Luis Galáz Ortega (48), had just been deported for the sixth time. A construction worker from nearby Hermosillo, Ortega had walked for three nights with eight other men. The batteries in their cell phones ran out and the smugglers who were supposed to pick them up on Highway 86 never arrived. They ran out of water, and gave themselves up to the border patrol.
“I’ve seen two dead bodies,” Ortega recounts. “In January, there was a man crouched in a foetal position behind a stone. I think he froze to death. This time, I saw a bloated cadaver, a sick green colour, on an embankment under trees. I think he died from a snake bite.”
Ortega was almost stung by a coiled diamondback himself. "The border patrol threatened me with up to five years in prison if I cross again." The smugglers who take migrants across the border are known as coyotes or polleros. They charge thousands of dollars, and are said to be involved in both drug and human trafficking. "Sometimes they take us all the way. Other times they abandon us en route," says Ortega. He is already collecting a six-day supply of water, food and medicine for his next attempted crossing.
Floriberto Roblero Aguilar (38), from Chiapas in southern Mexico, was deported on June 4th. He travelled with a group of 25 who walked for four days and six nights. He saw the skeletons of five men in the desert on this trip.
Aguilar’s “coyote” kept them waiting four days at the border at Sasabe, the rugged area with no roads, about an hour and a half west of Nogales, where most of the migrants cross at night.
“Our guide has a look-out who goes up on a mountain and watches the border patrol,” Aguilar explains. “We waited until they eased up.” The 25 were in two lorries. The border patrol stopped the one that Aguilar was in; the others escaped.
“They have heat sensors, motion sensors, drones in the sky,” says Ortega. “We know they are watching. When we see the beam of light coming down from the (unmanned) plane, we throw ourselves on the ground so they can’t see our eyes.” Aguilar is a stone mason who specialises in water fountains. He lived twice in Florida, once for a year, the second time for three years. His wife and children stayed in Chiapas. Former clients recently asked him to return.

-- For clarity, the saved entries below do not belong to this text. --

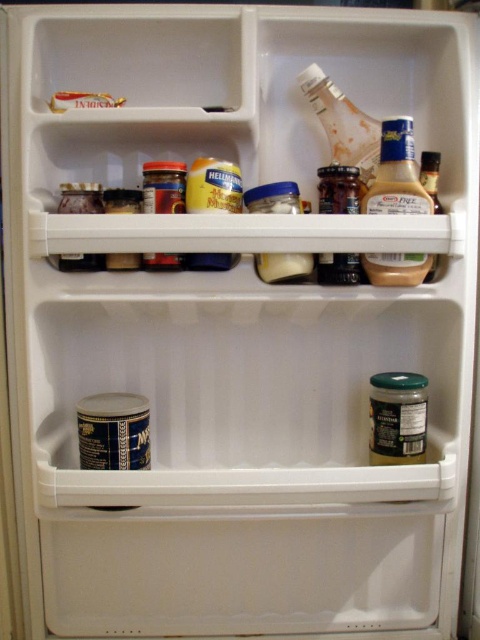
Question: Which of the following is the closest to the observer?

Choices:
 (A) translucent plastic mustard at upper right
 (B) translucent plastic jar at center
 (C) matte plastic container at upper left
 (D) green matte jar at lower right

Answer: (A)

Question: Does translucent plastic mustard at upper right appear on the left side of translucent plastic jar at center?

Choices:
 (A) no
 (B) yes

Answer: (A)

Question: Can you confirm if green matte jar at lower right is smaller than matte plastic jar at upper center?

Choices:
 (A) no
 (B) yes

Answer: (A)

Question: Which is nearer to the translucent plastic jar at center?

Choices:
 (A) yellow matte mustard at center
 (B) translucent plastic bottle at upper right
 (C) green matte jar at lower right
 (D) matte plastic jar at upper center

Answer: (B)

Question: Which object is closer to the camera taking this photo?

Choices:
 (A) matte plastic container at upper left
 (B) translucent plastic jar at center
 (C) matte yellow plastic mustard at center

Answer: (C)

Question: Is green matte jar at lower right below translucent plastic jar at center?

Choices:
 (A) yes
 (B) no

Answer: (A)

“I don’t want to live in America. I just want to work there,” says Aguilar. “I earn $20,000 (€17,000) a year in the US, more than 20 times what I earn in Mexico. My little brother in Chiapas has had three operations. He has a tumour on his foot and it keeps growing back. I am crossing so I can pay for his surgery. If we could earn a decent living in Mexico, we’d stay here,” says Ortega.
Millions of Mexican and Central American women work illegally in the US as maids. Sr Maria Engrazia Robles (68) runs a centre for deported women and children here in Nogales. She sees about 800 each year, of whom perhaps 10 per cent are children.

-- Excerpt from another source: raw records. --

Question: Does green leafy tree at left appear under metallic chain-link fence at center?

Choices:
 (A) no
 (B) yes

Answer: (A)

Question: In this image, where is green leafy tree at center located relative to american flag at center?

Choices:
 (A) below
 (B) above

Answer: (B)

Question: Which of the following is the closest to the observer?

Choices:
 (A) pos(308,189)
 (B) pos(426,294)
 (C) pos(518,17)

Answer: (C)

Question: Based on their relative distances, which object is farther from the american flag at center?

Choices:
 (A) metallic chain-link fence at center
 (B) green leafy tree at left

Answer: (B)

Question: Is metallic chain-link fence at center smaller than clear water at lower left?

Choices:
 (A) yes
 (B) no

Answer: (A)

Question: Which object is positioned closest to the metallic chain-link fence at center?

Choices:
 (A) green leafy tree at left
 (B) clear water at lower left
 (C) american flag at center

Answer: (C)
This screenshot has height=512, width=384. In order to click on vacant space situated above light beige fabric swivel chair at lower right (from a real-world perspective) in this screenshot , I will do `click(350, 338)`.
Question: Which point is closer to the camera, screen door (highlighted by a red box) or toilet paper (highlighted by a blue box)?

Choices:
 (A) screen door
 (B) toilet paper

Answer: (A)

“More than half the cases I’ve seen lately have been women who were working in the US, were arrested and deported, and had to leave their children behind. That’s why they take such risks; they want to be reunited with their children,” she says.

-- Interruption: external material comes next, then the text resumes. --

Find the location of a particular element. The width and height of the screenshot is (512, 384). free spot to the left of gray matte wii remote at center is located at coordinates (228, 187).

Fr Seán carries a photograph of Josseline Quinteros, a pretty Salvadorean girl who was aged 14 when she crossed the border at Sasabe with her brother in 2008. They were going to join their mother in California. But Josseline fell ill, and persuaded her brother to continue without her. Her body was found months later. Fr Seán believes the Arizonan Anglos (as white people are known here) who passed the most draconian immigration law in the US in April are grappling with their own diffuse fear of The Other. “There’s a real battle over the identity of the US as a country,” he says. “Who is it, and who does it want to be?”